__TASK OBJECTIVE__: Put the lines of all the entries below into a numbered list, leaving out any blank lines.
++++ RECORDS SHOWN ++++
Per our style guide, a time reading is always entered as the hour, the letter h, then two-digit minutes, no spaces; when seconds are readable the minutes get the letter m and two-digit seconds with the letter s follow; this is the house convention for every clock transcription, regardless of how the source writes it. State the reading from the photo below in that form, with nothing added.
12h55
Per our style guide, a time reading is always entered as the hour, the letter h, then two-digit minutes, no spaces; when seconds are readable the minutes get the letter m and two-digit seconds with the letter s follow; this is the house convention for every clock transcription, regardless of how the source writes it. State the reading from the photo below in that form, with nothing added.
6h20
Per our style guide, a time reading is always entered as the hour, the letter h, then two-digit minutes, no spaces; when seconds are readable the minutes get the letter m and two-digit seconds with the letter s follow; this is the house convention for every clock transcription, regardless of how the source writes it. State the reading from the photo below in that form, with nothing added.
++++
__FINISHED TASK__:
1. Per our style guide, a time reading is always entered as the hour, the letter h, then two-digit minutes, no spaces; when seconds are readable the minutes get the letter m and two-digit seconds with the letter s follow; this is the house convention for every clock transcription, regardless of how the source writes it. State the reading from the photo below in that form, with nothing added.
2. 12h55
3. Per our style guide, a time reading is always entered as the hour, the letter h, then two-digit minutes, no spaces; when seconds are readable the minutes get the letter m and two-digit seconds with the letter s follow; this is the house convention for every clock transcription, regardless of how the source writes it. State the reading from the photo below in that form, with nothing added.
4. 6h20
5. Per our style guide, a time reading is always entered as the hour, the letter h, then two-digit minutes, no spaces; when seconds are readable the minutes get the letter m and two-digit seconds with the letter s follow; this is the house convention for every clock transcription, regardless of how the source writes it. State the reading from the photo below in that form, with nothing added.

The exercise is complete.